### PROBLEM DESCRIPTION:
Rewrite the site-entry guidelines from "5. Do not enter" to "a distinct cultivar.", substituting "seed origin" for "seed source".

### EXERCISE PASSAGE:
1. Before adding a site, search to make sure that site is not already entered in the database. 2. Search for the site given latitude and longitude If an institution name or city and state are given, try to locate the site on Google Maps If a site name is given, try to locate the site using a combination of Google and Google Maps If latitude and longitude are given in the paper, search by lat and lon, which will return all sites within $\pm$ 1 degree lat and long. If an existing site is plausibly the same site as the one mentioned in the paper, it will be necessary to check other papers linked to the existing site. Use the same site if the previous study uses the exact same location and experimental setup. Create a new site if the study was conducted in a different field (i.e., not the exact same location). Create a new site if one study was conducted in a greenhouse and another was conducted in a field. Do not use distinct sites for seed source in a common garden experiment (see ’When not to enter a new site’ below) 3. To use an existing site, click Edit for the site, and then select current citation under Add Citation Relationships 4. If site does not exist, add a new site. Attributes of a site record Descriptors
Additional Notes
Site Name
Site identifier, sufficient to uniquely identify the site within the paper
City
Nearest city
State
State, if in the US
Country
Country
Longitude
Decimal Form. For conversion see the equation in table 9
Latitude
Decimal Form. For conversion see the equation in table 9
Greenhouse
TRUE if plants were grown in a greenhouse, growth chamber or pots.
Soil
By percent clay, sand, and silt if given
SOM
Soil organic matter (% by weight)
MAT
Mean Annual Temperature (°C)
MAP
Mean Annual Percipitation (mm)
MASL
Elevation (meters above sea level, m)
Notes
Site Details not included above
Soil Notes
Soil details not included above
Rooting Zone Depth
Measured in Meters (m)
Depth of Water Table
Measured in Meters (m)
5. Do not enter a new site When plants (or seeds) are collected from multiple locations and then grown in the same location, this is called 'common garden experiment'. In this case, the location of the study is included as site information. Information about the seed source can be entered as a distinct cultivar.
6.1 Site Location If latitude and longitude coordinates are not available, it is often possible to determine the site location based on the site name, city, and other information. One way to do this would be to look up a location name in Google Maps and then locate it on the embedded map. Google Maps can provide decimal degrees if the LatLng feature is enabled, which can be done here. Google Earth can be particularly useful in locating sites, along with their coordinates and elevation. Alternatively, the site website or address might be found through an internet search (e.g. Google). Use Table ??? to determine the number of significant digits to indicate the level of precision with which a study location is known. Table ??? Level of accuracy to record in lat and lon fields. Location Detail
Degree Accuracy
City
0.1
Mile
0.01
Acre
0.001
10 Meters
0.0001
Figure 2. Adding a new site
7 Adding Treatments and Managements 7.1 Treatments Treatments provide a description of a study’s treatments. Any specific information such as rate of fertilizer application should be recorded in the managements table. In general, managements are recorded when Yield data is collected, but not when only Trait data is collected. When not to use treatment: predictor variables that are not based on distinct managements, or that are distinguished by information already contained in the trait (e.g. site, cultivar, date fields) should not be given distinct treatments. For example, a study that compares two different species, cultivars or genotypes can be assigned the same control treatment; these categories will be distinguished by the species or cultivar field. Another example is when the observation is made at two sites: the site field will include this information. A treatment name is used as a categorical (rather than continuous) variable: it should be easy to find the treatment in the paper based on the name in the database. The treatment name does not have to indicate the level of treatment used in a particular treatment - this information will be included in the management table. It is essential that a control group is identified with each study. If there is no experimental manipulation, then there is only one treatment. In this case, the treatment should be named 'observational' and listed as control. To determine the control when it is not explicitly stated, first determine if one of the treatments is most like a background condition or how a system would be in its non-experimental state. In the case of crops, this could be how a farmer would be most likely to treat a crop. Name: indicates type of treatment; it should be easy for anyone with the original paper to be able to identify the treatment from its name. Control: make sure to indicate if the treatment is the study 'control' by selecting true or false Definition: indicates the specifics of the treatment. It is useful for identification purposes to use a quantified description of the treatment even though this information can only be used for analysis when entered as a management.

### THE DATA:
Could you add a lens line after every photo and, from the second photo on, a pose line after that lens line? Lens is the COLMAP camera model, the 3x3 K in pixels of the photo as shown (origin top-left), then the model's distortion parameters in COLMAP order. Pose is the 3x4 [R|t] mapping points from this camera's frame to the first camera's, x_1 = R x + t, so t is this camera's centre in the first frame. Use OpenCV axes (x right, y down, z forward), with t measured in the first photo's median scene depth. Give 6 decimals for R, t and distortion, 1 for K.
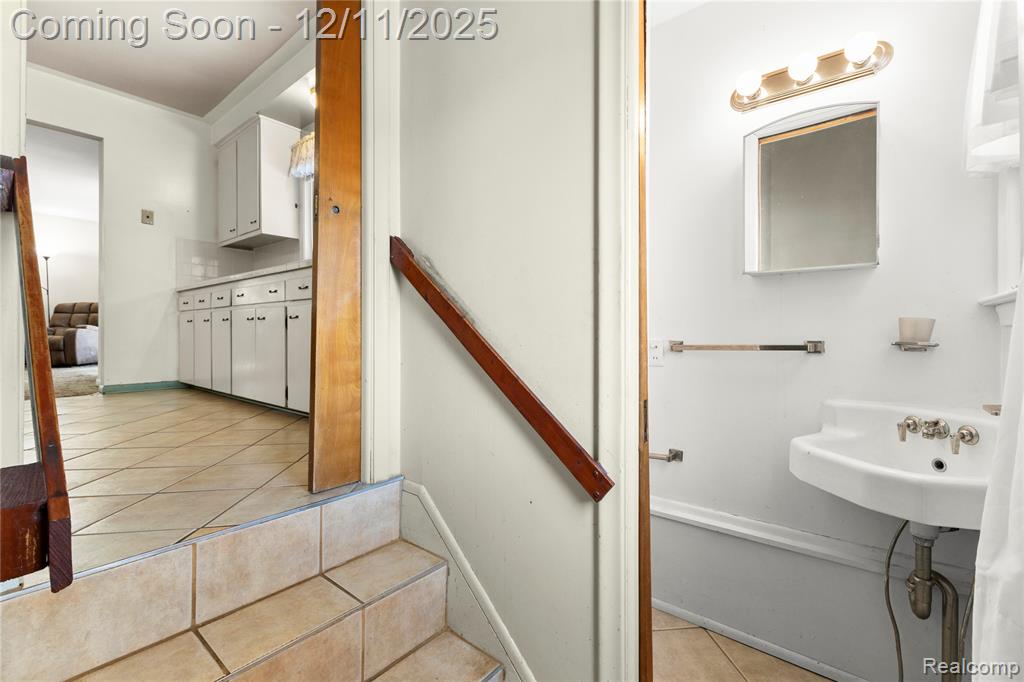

### YOUR RESPONSE:
5. Do not enter a new site When plants (or seeds) are collected from multiple locations and then grown in the same location, this is called 'common garden experiment'. In this case, the location of the study is included as site information. Information about the seed origin can be entered as a distinct cultivar.